Basics of stock market investing – part iv

Income statement fundamentals

In this series, I’ll be discussing income statement fundamentals i.e. how to read an income statement and make meaning of it to guide you in deciding if a company is worth investing in and to answer the quintessential question:  is the company making money and how?

Income statement items and presentation will vary by industry; however, there are standard yardstick measures such as net revenues, cost of sales, operating income (or loss), operating expenses, depreciation and amortization, income (or loss) before tax, income taxes and finally net income (loss).  The expression ‘top line’ refers to revenues i.e. the top of the income statement while ‘bottom line’ refers to net income (loss) i.e. the bottom or end of the income statement.  To derive any meaningful analysis of a company’s income statement, it is best to have at least 3 – 5 years worth of data in order to analyse the trend.  Let’s pick at the income statement line by line over a 3 – 5 year period:

  1. Revenues: is there growth in this top line figure i.e. over the last 3 – 5 years, have revenues been increasing, flat or decreasing?  If revenues have been shrinking, then it calls to question the sustainability of growth for that company
  2. Cost of sales (“COS”):  in manufacturing companies, this is called ‘cost of goods sold’ and represents what it costs the company to produce the products sold.  For service oriented companies, it could be ‘cost of sales’ i.e. what it costs the company to produce the services sold.  It is possible for COS to increase every year especially as the company grows; however; it is important to see a reduction in the COS margin i.e. the ratio of COS to revenues.
  3. Operating expenses (“opex”): also referred to as selling, general and administration expenses.  These are costs that pertain to operating the company and promoting products and services.  Examples are salaries & benefits, marketing costs, advertising, office rent, utilities, sales commissions etc. Operating expenses should be watched closely.  It is possible for opex to increase year over year especially as the company grows; however, it should be watched keenly especially if the opex margin i.e. the ratio of each opex item to revenues is increasing.
  4. Other expenses such as depreciation, amortization, interest income / expense and other non-core income and expense finish out the income statement to arrive at income before taxes
  5. Taxes are computed using the company’s effective tax rate. Companies have to pay their dues to Uncle Sam
  6. Finally comes the bottom line: net income (or loss)
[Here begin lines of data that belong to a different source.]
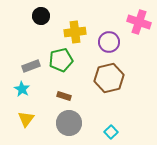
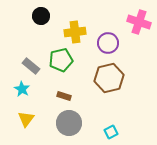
purple circle: moved 1 px left, 1 px down
gray rectangle: rotated 60 degrees clockwise
cyan square: rotated 16 degrees clockwise
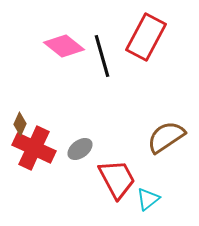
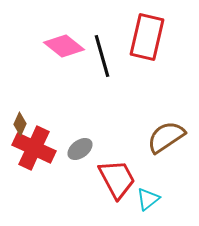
red rectangle: moved 1 px right; rotated 15 degrees counterclockwise
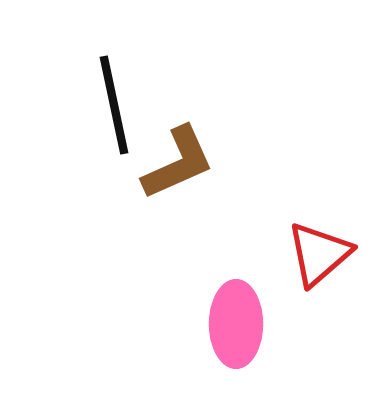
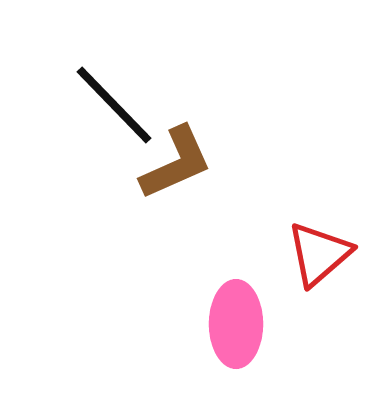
black line: rotated 32 degrees counterclockwise
brown L-shape: moved 2 px left
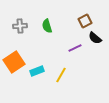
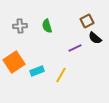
brown square: moved 2 px right
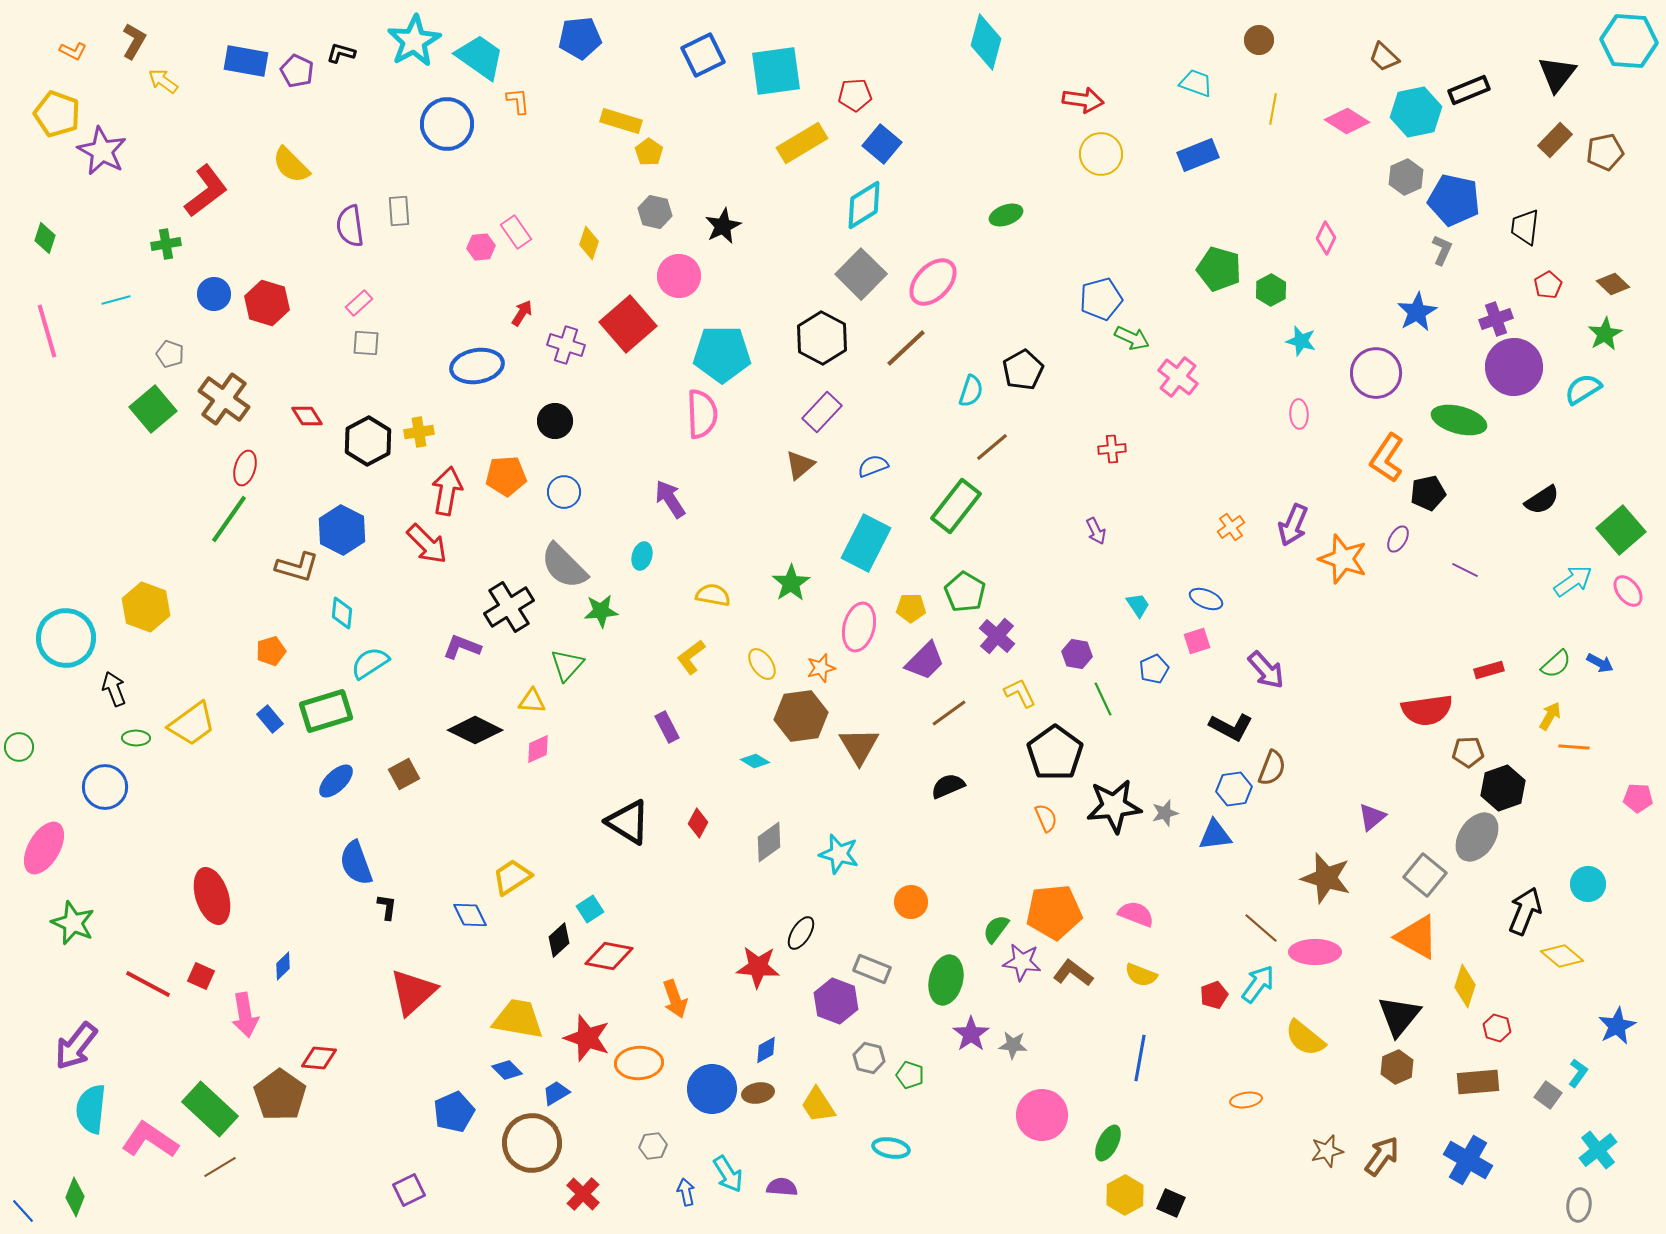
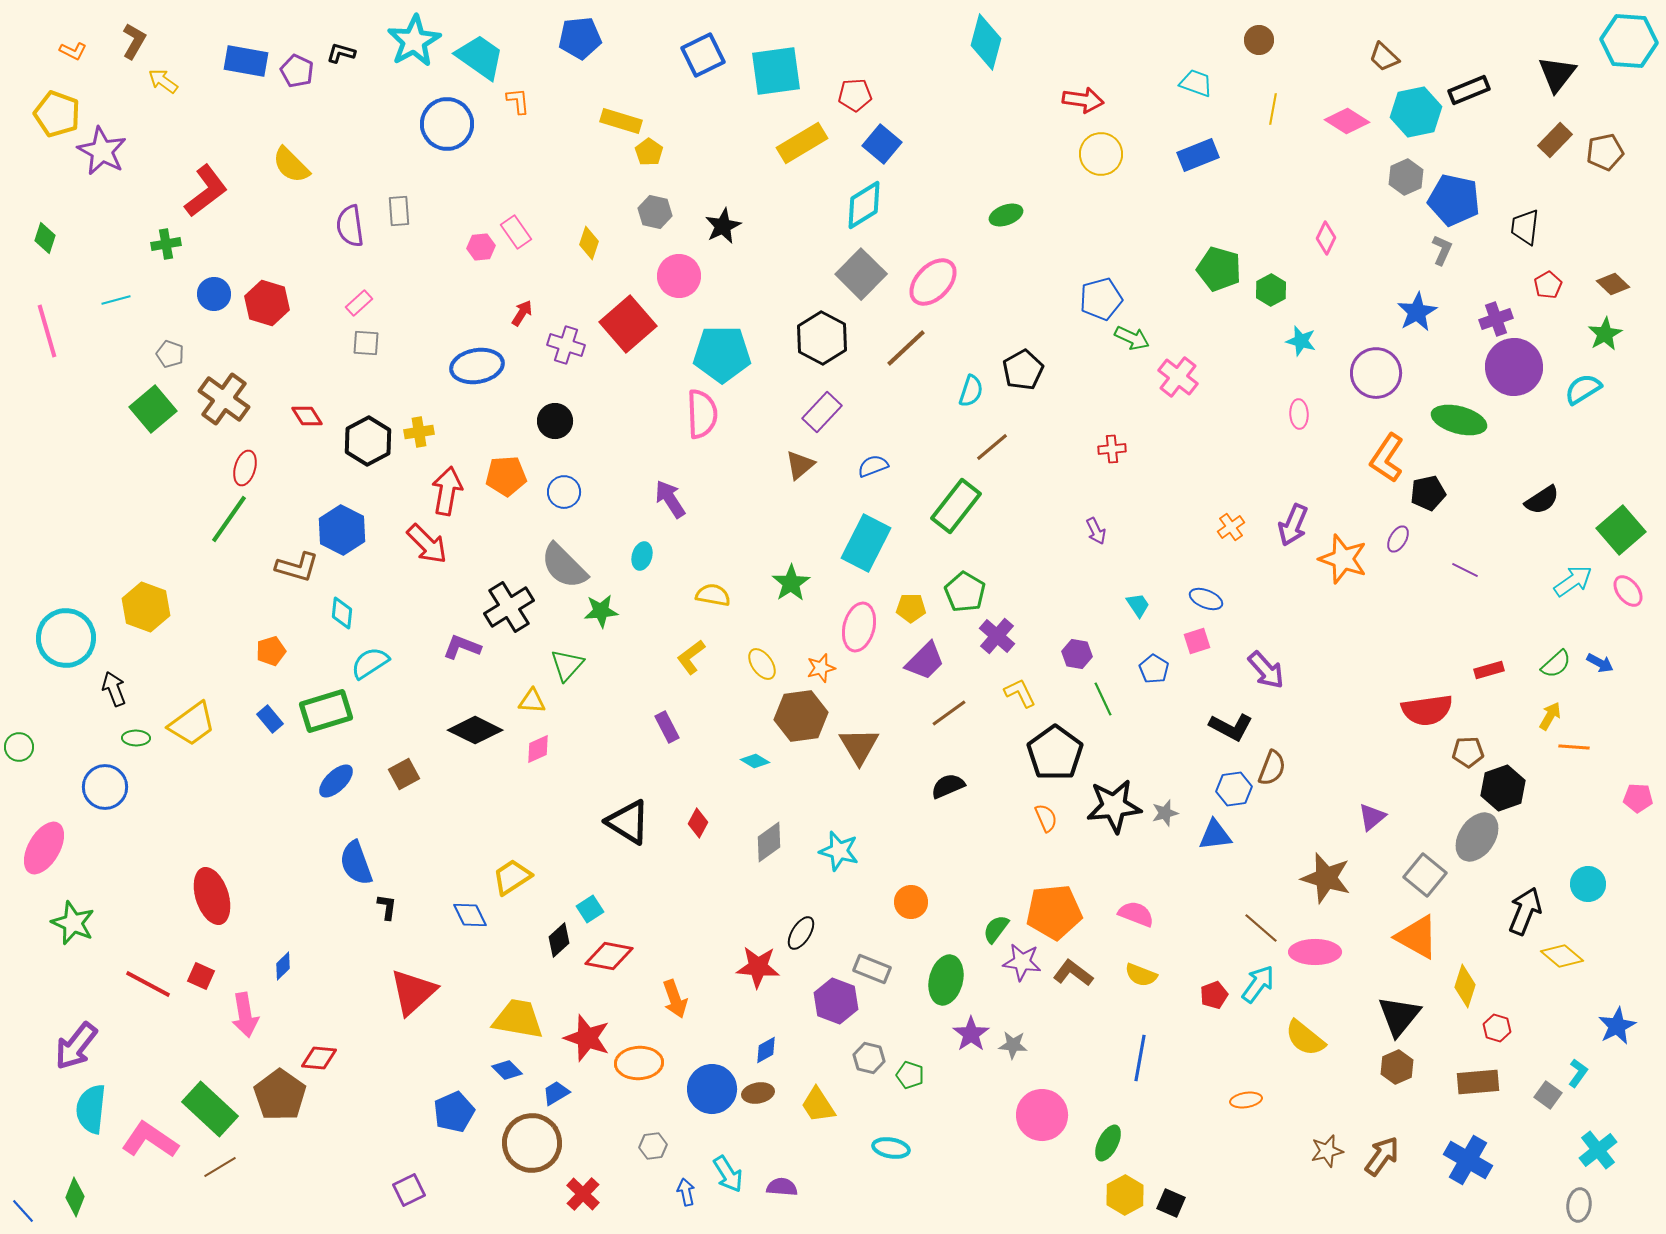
blue pentagon at (1154, 669): rotated 16 degrees counterclockwise
cyan star at (839, 854): moved 3 px up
Making sense of an income statement

When you take total revenues and subtract out COS, it results in gross profit amount.  Again, for trend analysis, you should compute the gross margin i.e. total gross profit as a ratio to total revenues.  E.g. if Company XYZ had total revenues of $20 million and COS of $14 million, then gross profit is $20M – $14M = $6M.  Gross profit % is 6M / 20M = 30%.  What’s the trend looking like — increasing? flat? or decreasing?  is it lumpy year over year? Is 30% a good gross margin?

Another important metric is the opex margin which is total opex as a ratio to total revenues.  And finally, you have net income margin i.e. net income as a ratio to total revenues.  Notice how total revenues become the reference point; an important factor as it provides a constant base on which to perform meaningful trend analysis year over year.

Once you have all your margin calculations done for the 3 – 5 year period for a particular company, the next step is to compare such margins or ratios to similar companies in the same industry, otherwise your analysis is meaningless.  I asked earlier if a 30% gross margin was good, it may be, however, if 80% of other companies in the same industry regularly post gross margins north of 45%, then of a sudden, the 30% gross margin company doesn’t look attractive anymore given the results of its peers.

Analysts jargon

There are 3 ratios industry-sector analysts often harp on:

  1. Earnings per share (“EPS”): For publicly traded companies, this refers to net income divided by the number of shares / common stock outstanding in any given timeframe.  EPS is one of the most important indications of a company’s current state.  Ideally, analysts like to see increasing EPS levels year over year
  2. Price-to-earnings ratio (“P/E”): This is really a measure of price per share divided by earnings per share i.e. to determine whether you are getting a bargain by buying into this company.  If the P/E is low, then it means the company may be undervalued in the market place and as such, this is a bargain.  Here, as with previous caution, you should compare your company’s P/E to peers in the industry
  3. Understanding the nuances of a company is a very dynamic process.  Another useful measure is price/earnings to growth ratio (“PEG”), which tries to account for future growth in EPS of a company and is a widely used measure of valuation.  If Company A has a P/E of 60 and Company B has a P/E of 6, does it mean Company B is overpriced and A is a bargain? Not necessarily and that’s where PEG comes in handy.  It is calculated by taking the P/E ratio and dividing it by the annual EPS growth rate (to level out the playing field for a more apples-to-apples comparison amongst companies).  A PEG of 1 suggests the stock is fairly valued; greater than 1 suggest it may be over-valued and less than 1 suggest it may be under-valued.

The above may appear daunting at first, but I promise, once you invest some time to conducting the above analysis, to understanding the revenue and cost drivers of a company and if a company is worth investing in, the more adept you will become at performing income statement analysis seamlessly.